Turkey’s presidential candidate Kemal Kiliçdaroğlu has shattered a longstanding political taboo in the country.
The man now facing a run-off election against Recep Tayyip Erdoğan did so with a simple statement in a video released online: “I am a sincere Alevi Muslim.”
Alevi. pic.twitter.com/C9Pd1ZaKoN
— Kemal Kılıçdaroğlu (@kilicdarogluk) April 19, 2023
Kiliçdaroğlu’s courageous words were soon watched over 60 million times. They sparked a profound and wide-ranging discussion on the Alevi community, a minority group in Turkey.
It reignited debate on the political, cultural and social aspects of the Alevis, seen by some as a distinct branch of Shiite Islam, but by others as a different religion.

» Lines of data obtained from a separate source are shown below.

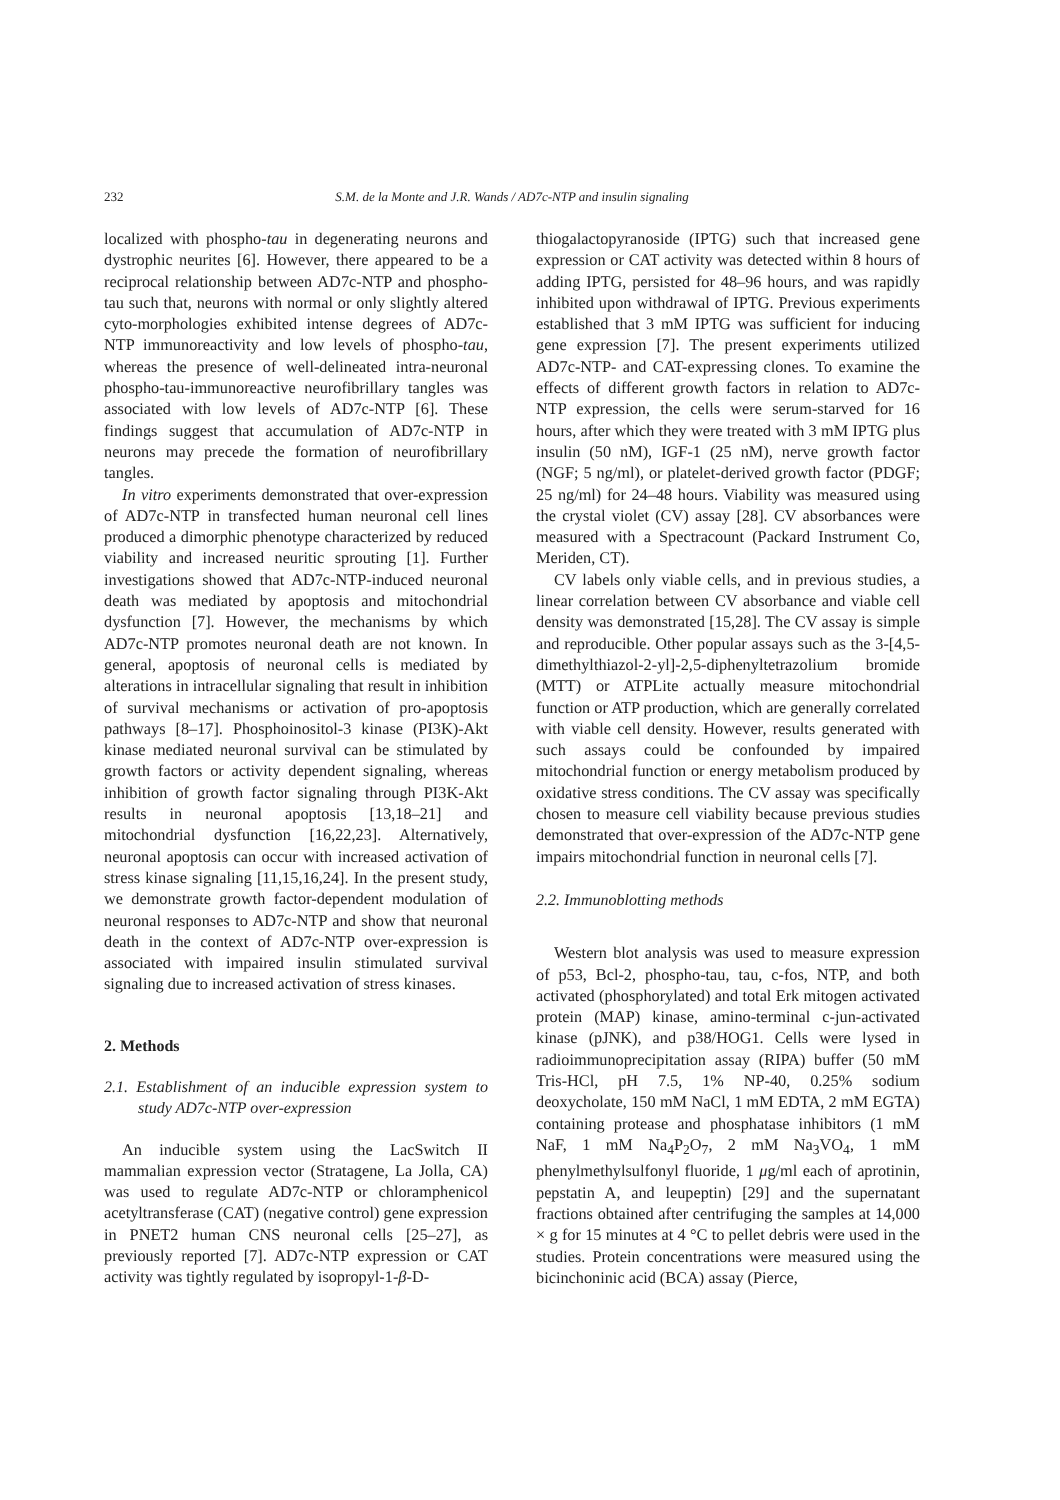232
S.M. de la Monte and J.R. Wands / AD7c-NTP and insulin signaling
localized with phospho-tau in degenerating neurons and dystrophic neurites [6]. However, there appeared to be a reciprocal relationship between AD7c-NTP and phospho-tau such that, neurons with normal or only slightly altered cyto-morphologies exhibited intense degrees of AD7c-NTP immunoreactivity and low levels of phospho-tau, whereas the presence of well-delineated intra-neuronal phospho-tau-immunoreactive neurofibrillary tangles was associated with low levels of AD7c-NTP [6]. These findings suggest that accumulation of AD7c-NTP in neurons may precede the formation of neurofibrillary tangles.
In vitro experiments demonstrated that over-expression of AD7c-NTP in transfected human neuronal cell lines produced a dimorphic phenotype characterized by reduced viability and increased neuritic sprouting [1]. Further investigations showed that AD7c-NTP-induced neuronal death was mediated by apoptosis and mitochondrial dysfunction [7]. However, the mechanisms by which AD7c-NTP promotes neuronal death are not known. In general, apoptosis of neuronal cells is mediated by alterations in intracellular signaling that result in inhibition of survival mechanisms or activation of pro-apoptosis pathways [8–17]. Phosphoinositol-3 kinase (PI3K)-Akt kinase mediated neuronal survival can be stimulated by growth factors or activity dependent signaling, whereas inhibition of growth factor signaling through PI3K-Akt results in neuronal apoptosis [13,18–21] and mitochondrial dysfunction [16,22,23]. Alternatively, neuronal apoptosis can occur with increased activation of stress kinase signaling [11,15,16,24]. In the present study, we demonstrate growth factor-dependent modulation of neuronal responses to AD7c-NTP and show that neuronal death in the context of AD7c-NTP over-expression is associated with impaired insulin stimulated survival signaling due to increased activation of stress kinases.
2. Methods
2.1. Establishment of an inducible expression system to study AD7c-NTP over-expression
An inducible system using the LacSwitch II mammalian expression vector (Stratagene, La Jolla, CA) was used to regulate AD7c-NTP or chloramphenicol acetyltransferase (CAT) (negative control) gene expression in PNET2 human CNS neuronal cells [25–27], as previously reported [7]. AD7c-NTP expression or CAT activity was tightly regulated by isopropyl-1-β-D-
thiogalactopyranoside (IPTG) such that increased gene expression or CAT activity was detected within 8 hours of adding IPTG, persisted for 48–96 hours, and was rapidly inhibited upon withdrawal of IPTG. Previous experiments established that 3 mM IPTG was sufficient for inducing gene expression [7]. The present experiments utilized AD7c-NTP- and CAT-expressing clones. To examine the effects of different growth factors in relation to AD7c-NTP expression, the cells were serum-starved for 16 hours, after which they were treated with 3 mM IPTG plus insulin (50 nM), IGF-1 (25 nM), nerve growth factor (NGF; 5 ng/ml), or platelet-derived growth factor (PDGF; 25 ng/ml) for 24–48 hours. Viability was measured using the crystal violet (CV) assay [28]. CV absorbances were measured with a Spectracount (Packard Instrument Co, Meriden, CT).
CV labels only viable cells, and in previous studies, a linear correlation between CV absorbance and viable cell density was demonstrated [15,28]. The CV assay is simple and reproducible. Other popular assays such as the 3-[4,5-dimethylthiazol-2-yl]-2,5-diphenyltetrazolium bromide (MTT) or ATPLite actually measure mitochondrial function or ATP production, which are generally correlated with viable cell density. However, results generated with such assays could be confounded by impaired mitochondrial function or energy metabolism produced by oxidative stress conditions. The CV assay was specifically chosen to measure cell viability because previous studies demonstrated that over-expression of the AD7c-NTP gene impairs mitochondrial function in neuronal cells [7].
2.2. Immunoblotting methods
Western blot analysis was used to measure expression of p53, Bcl-2, phospho-tau, tau, c-fos, NTP, and both activated (phosphorylated) and total Erk mitogen activated protein (MAP) kinase, amino-terminal c-jun-activated kinase (pJNK), and p38/HOG1. Cells were lysed in radioimmunoprecipitation assay (RIPA) buffer (50 mM Tris-HCl, pH 7.5, 1% NP-40, 0.25% sodium deoxycholate, 150 mM NaCl, 1 mM EDTA, 2 mM EGTA) containing protease and phosphatase inhibitors (1 mM NaF, 1 mM Na<sub>4</sub>P<sub>2</sub>O<sub>7</sub>, 2 mM Na<sub>3</sub>VO<sub>4</sub>, 1 mM phenylmethylsulfonyl fluoride, 1 μg/ml each of aprotinin, pepstatin A, and leupeptin) [29] and the supernatant fractions obtained after centrifuging the samples at 14,000 × g for 15 minutes at 4 °C to pellet debris were used in the studies. Protein concentrations were measured using the bicinchoninic acid (BCA) assay (Pierce,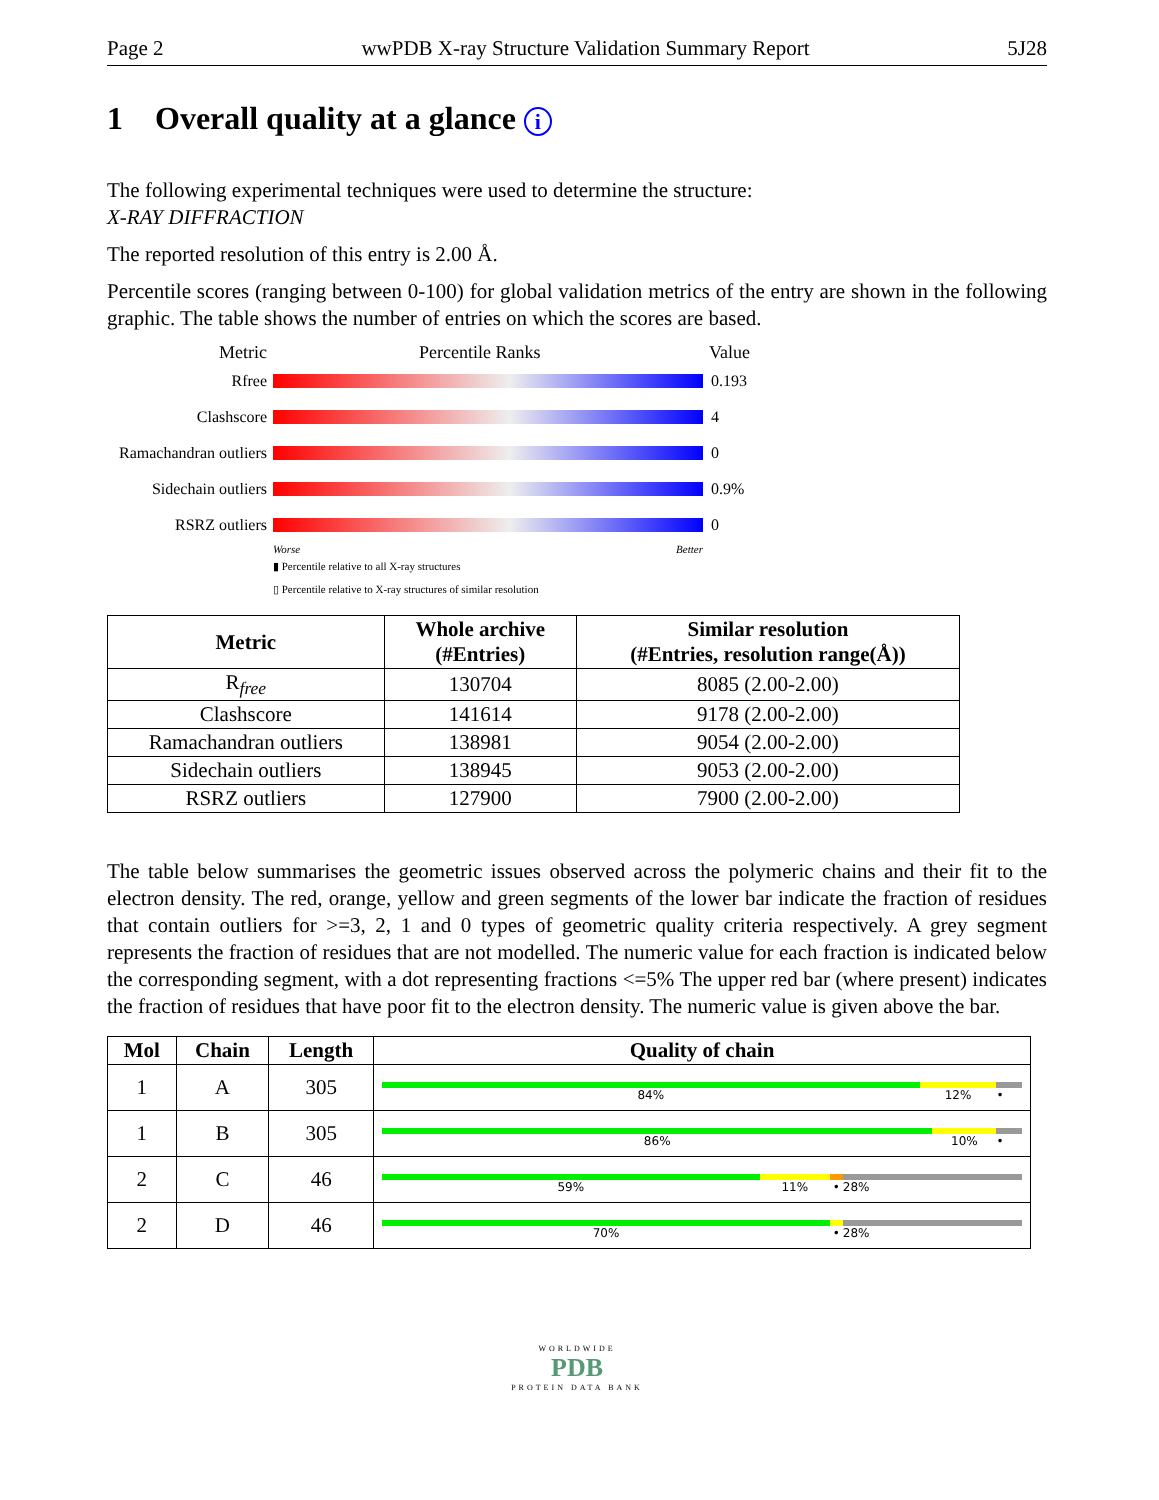Page 2 wwPDB X-ray Structure Validation Summary Report 5J28
1 Overall quality at a glance i
The following experimental techniques were used to determine the structure:
X-RAY DIFFRACTION
The reported resolution of this entry is 2.00 Å.
Percentile scores (ranging between 0-100) for global validation metrics of the entry are shown in the following graphic. The table shows the number of entries on which the scores are based.
Metric Percentile Ranks Value
Rfree 0.193
Clashscore 4
Ramachandran outliers
0
Sidechain outliers
0.9%
RSRZ outliers 0
Worse Better
▮ Percentile relative to all X-ray structures
▯ Percentile relative to X-ray structures of similar resolution
| Metric | Whole archive (#Entries) | Similar resolution (#Entries, resolution range(Å)) |
| --- | --- | --- |
| R<sub>free</sub> | 130704 | 8085 (2.00-2.00) |
| Clashscore | 141614 | 9178 (2.00-2.00) |
| Ramachandran outliers | 138981 | 9054 (2.00-2.00) |
| Sidechain outliers | 138945 | 9053 (2.00-2.00) |
| RSRZ outliers | 127900 | 7900 (2.00-2.00) |
The table below summarises the geometric issues observed across the polymeric chains and their fit to the electron density. The red, orange, yellow and green segments of the lower bar indicate the fraction of residues that contain outliers for >=3, 2, 1 and 0 types of geometric quality criteria respectively. A grey segment represents the fraction of residues that are not modelled. The numeric value for each fraction is indicated below the corresponding segment, with a dot representing fractions <=5% The upper red bar (where present) indicates the fraction of residues that have poor fit to the electron density. The numeric value is given above the bar.
| Mol | Chain | Length | Quality of chain |
| --- | --- | --- | --- |
| 1 | A | 305 | 84% 12% • |
| 1 | B | 305 | 86% 10% • |
| 2 | C | 46 | 59% 11% • 28% |
| 2 | D | 46 | 70% • 28% |
WORLDWIDE
PDB
PROTEIN DATA BANK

Regardless of such exact specifics, Alevis are a distinct minority group in Turkey, numbering about 20 million people according to unofficial estimates.
Kiliçdaroğlu’s announcement drew attention to the group’s history and more recent events, political discourse and legal circumstances that have shaped the lives of the Alevis during the 20-year rule of Erdoğan’s Justice and Development Party (AKP).
But could be that the video played into the hands of the incumbent president, who has ruled for two decades at the head of a movement that has been accused of stoking religious differences.
Kiliçdaroğlu sought to transcend sectarian divisions and shift the focus away from polarisation. He emphasised that the identity was not something he chose but that he had actively embraced its values alongside cultural civilisation, political democracy, constitutional secularism, and social integrity.
He urged voters to recognise and prioritise the values shared across sectarian boundaries rather than dwelling on differences between groups. But experts on Turkish internal affairs question whether such an appeal will work in a country where religious distinctions have played a major role in national politics.
Opposite sides of the spectrum
Turkey’s social and political groups tend to reflect sectarian lines as well as preferences over economic policy and strategies on foreign relations. Sunni Islamist conservatives are often on one side, with Alevi counterparts on the other.